TASK OBJECTIVE: Retype the lines of the material below from the line holding "pose: elev=89.1 azim=1.6 roll=217.6 dist=1.34" through the line holding "Dot at: (195, 263)", inclusive. Leave the pictures out of your copy.

LISTED RECORDS:
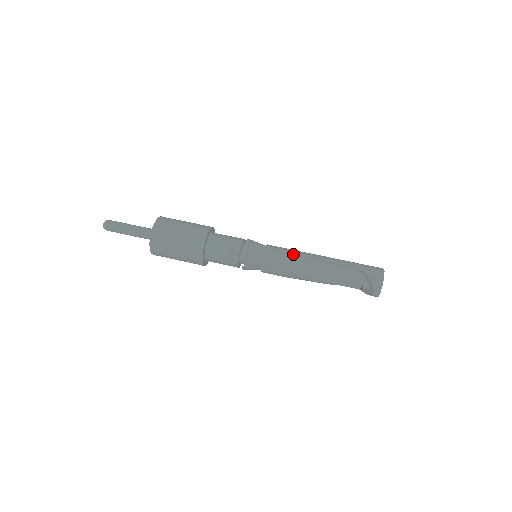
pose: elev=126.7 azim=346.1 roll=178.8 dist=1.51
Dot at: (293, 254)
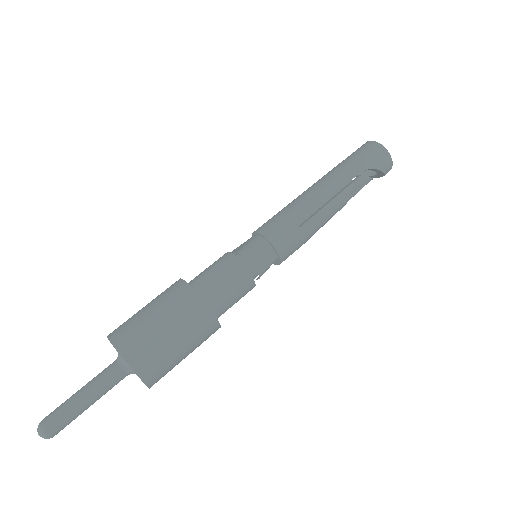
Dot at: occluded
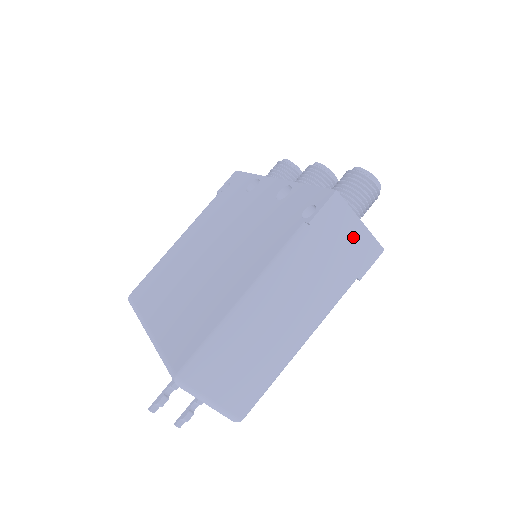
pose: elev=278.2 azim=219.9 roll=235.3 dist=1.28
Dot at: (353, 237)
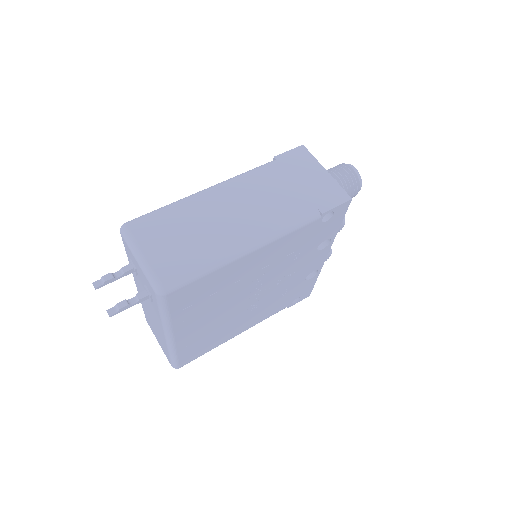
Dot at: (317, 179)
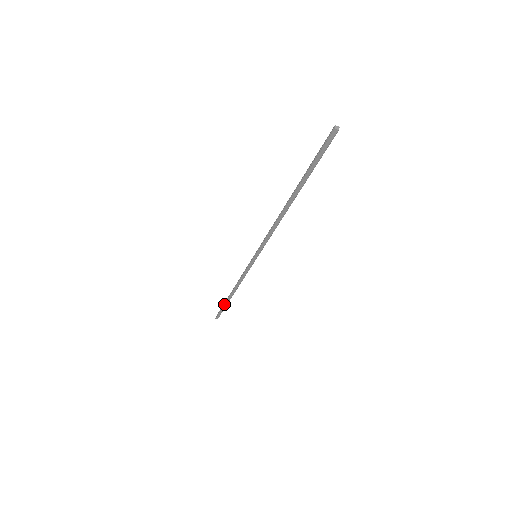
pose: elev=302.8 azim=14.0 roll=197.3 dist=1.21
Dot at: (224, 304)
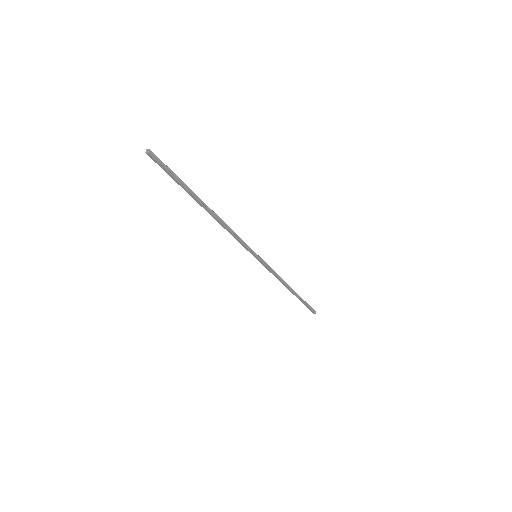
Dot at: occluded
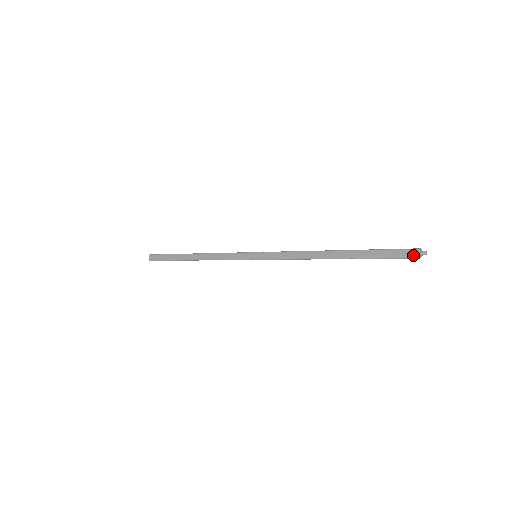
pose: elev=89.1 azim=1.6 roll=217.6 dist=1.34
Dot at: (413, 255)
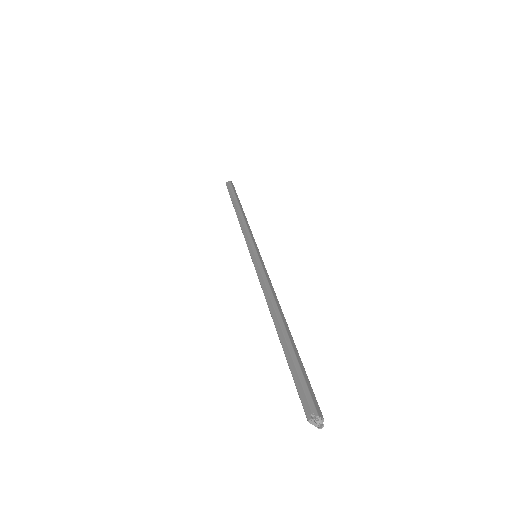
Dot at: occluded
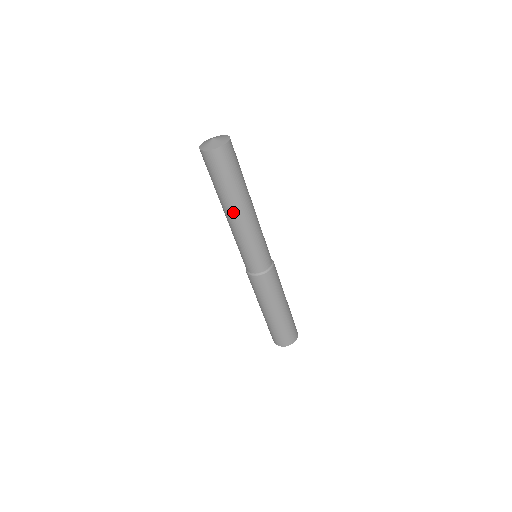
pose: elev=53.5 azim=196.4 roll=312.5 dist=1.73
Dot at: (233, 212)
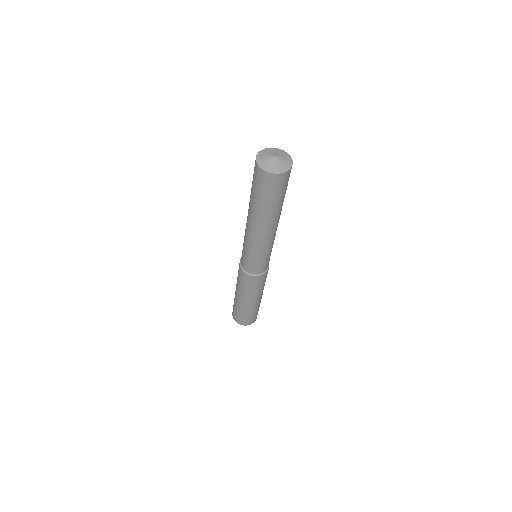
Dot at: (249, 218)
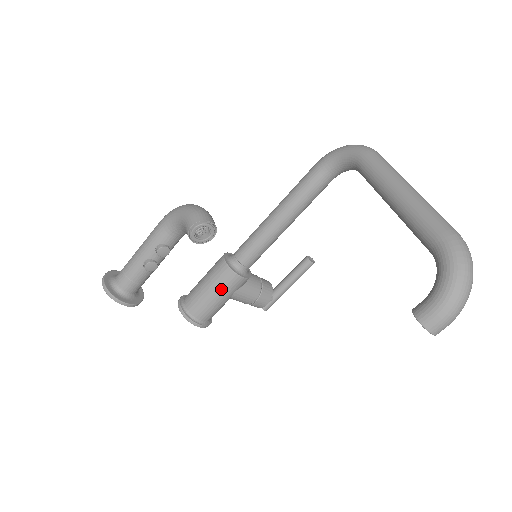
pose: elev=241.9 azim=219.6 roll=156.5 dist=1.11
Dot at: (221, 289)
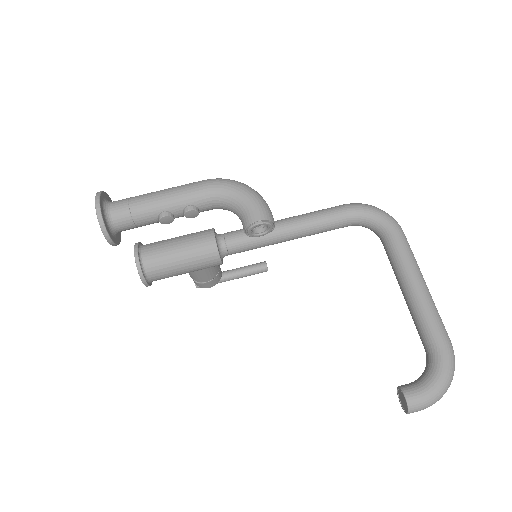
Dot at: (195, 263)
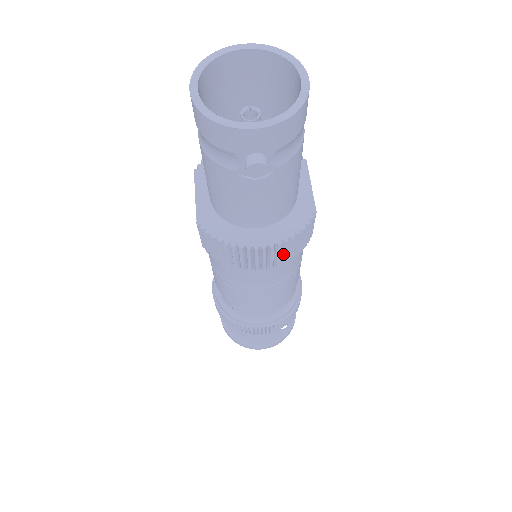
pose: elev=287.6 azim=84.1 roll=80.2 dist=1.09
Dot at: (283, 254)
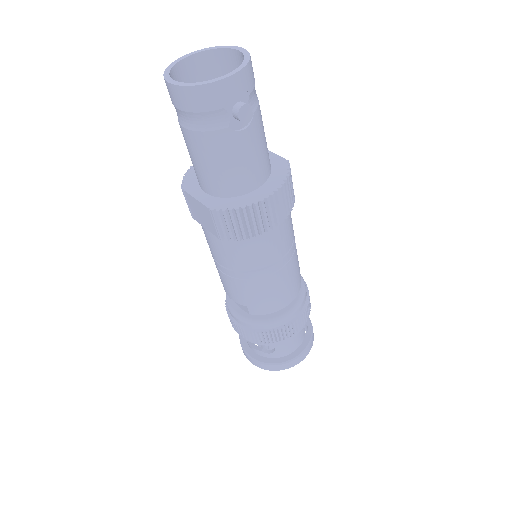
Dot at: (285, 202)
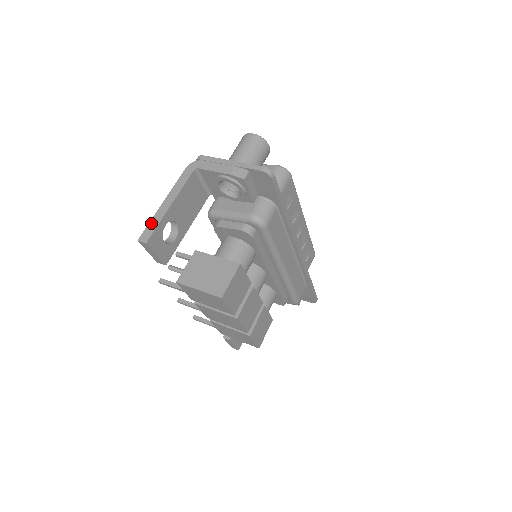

* * *

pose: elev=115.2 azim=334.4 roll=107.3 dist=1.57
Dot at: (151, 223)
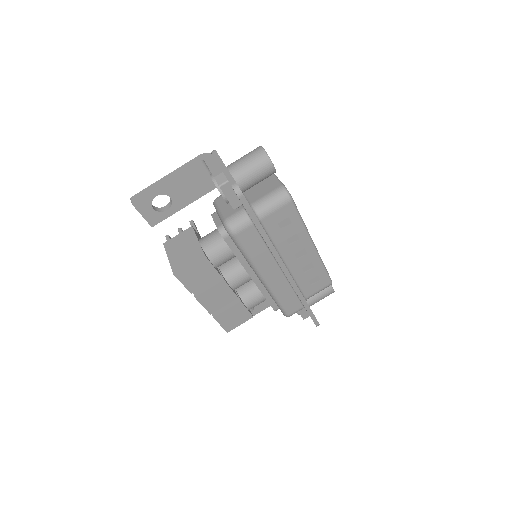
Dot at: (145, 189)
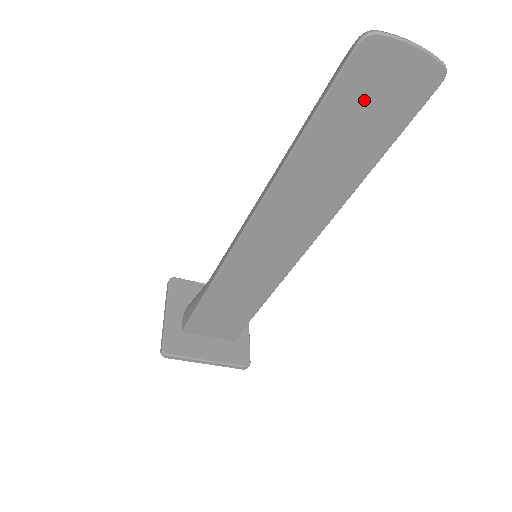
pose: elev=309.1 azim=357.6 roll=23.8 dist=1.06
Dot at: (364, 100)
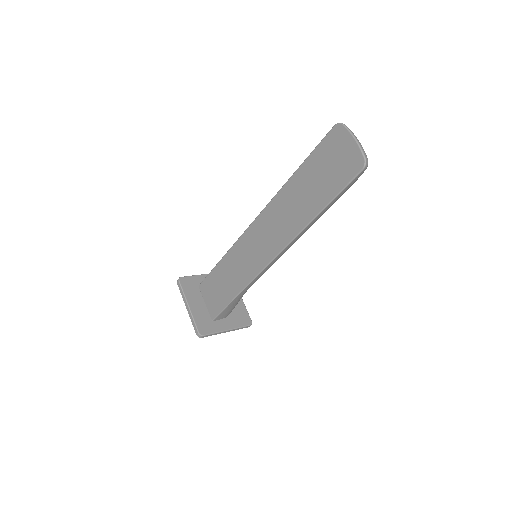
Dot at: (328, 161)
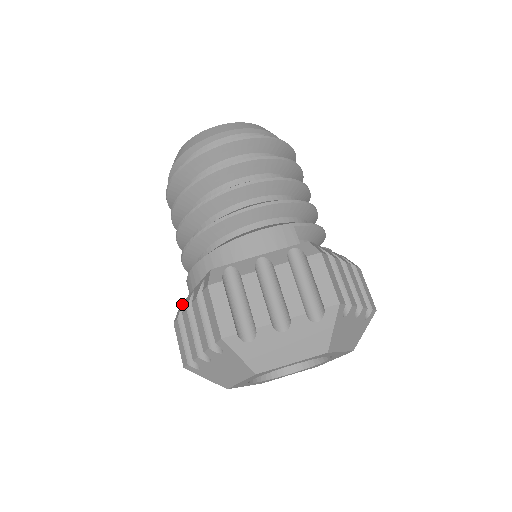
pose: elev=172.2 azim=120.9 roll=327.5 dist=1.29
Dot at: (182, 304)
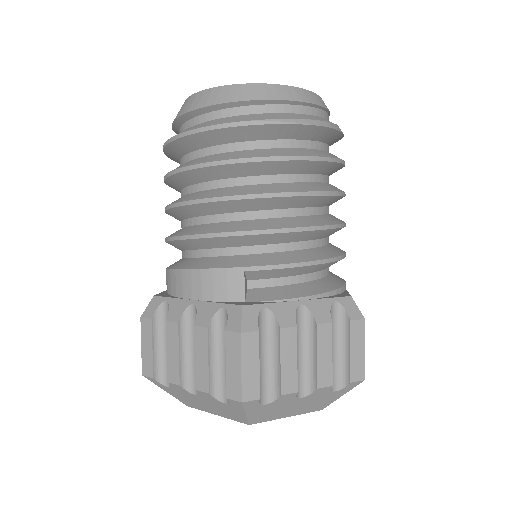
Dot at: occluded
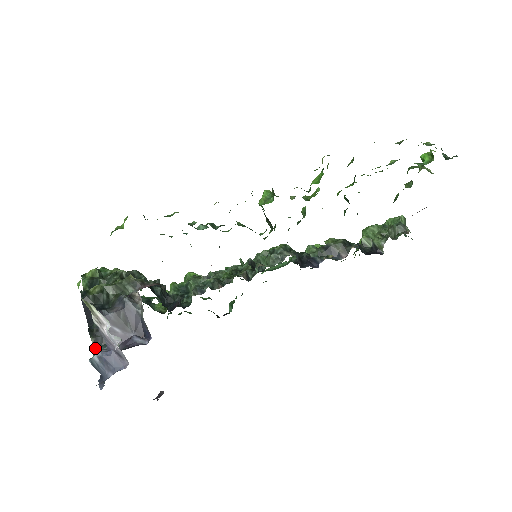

==

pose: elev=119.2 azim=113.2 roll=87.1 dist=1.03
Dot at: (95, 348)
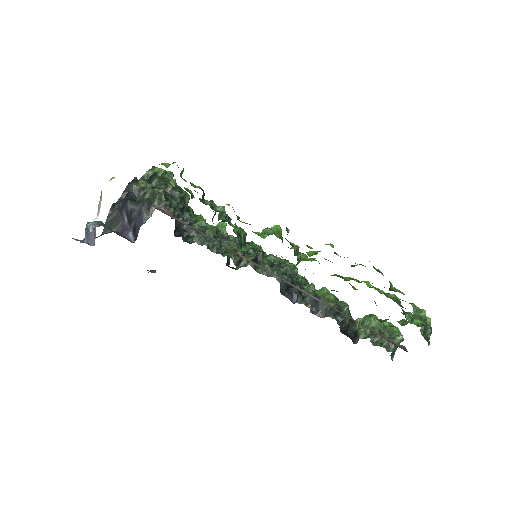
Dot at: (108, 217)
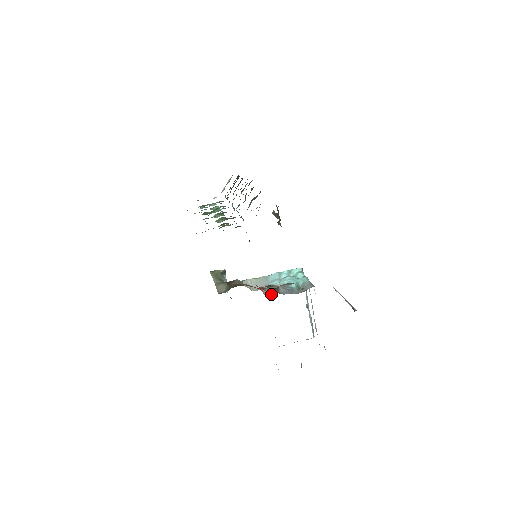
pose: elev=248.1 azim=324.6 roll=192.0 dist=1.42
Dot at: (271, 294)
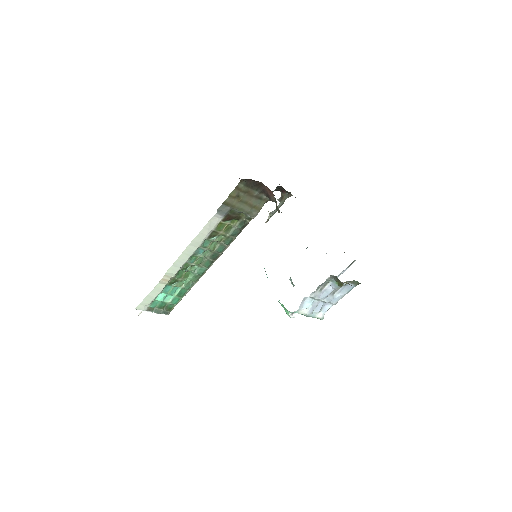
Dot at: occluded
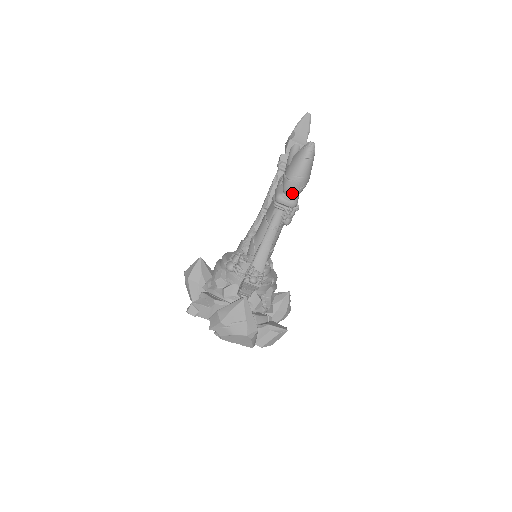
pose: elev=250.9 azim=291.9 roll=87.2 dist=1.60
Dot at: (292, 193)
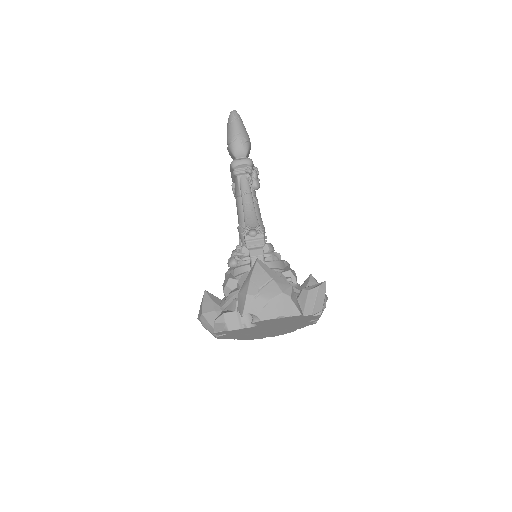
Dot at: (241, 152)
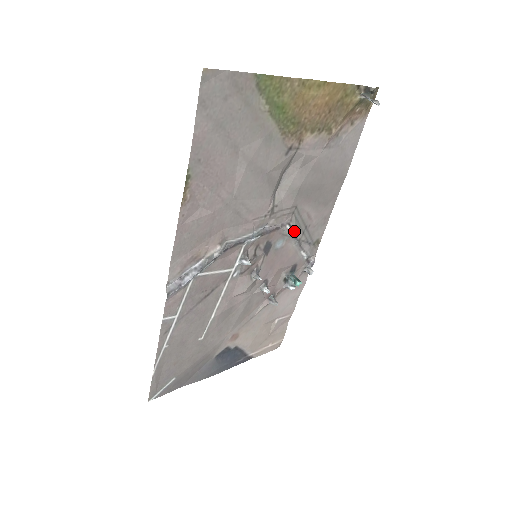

ANSWER TO THE EXERCISE:
pose: elev=89.1 azim=1.6 roll=217.6 dist=1.34
Dot at: (413, 255)
Dot at: occluded
pose: elev=53.5 azim=196.4 roll=312.5 dist=1.73
Dot at: (233, 212)
Dot at: (249, 218)
pose: elev=241.9 azim=219.6 roll=156.5 dist=1.11
Dot at: (221, 289)
Dot at: (195, 263)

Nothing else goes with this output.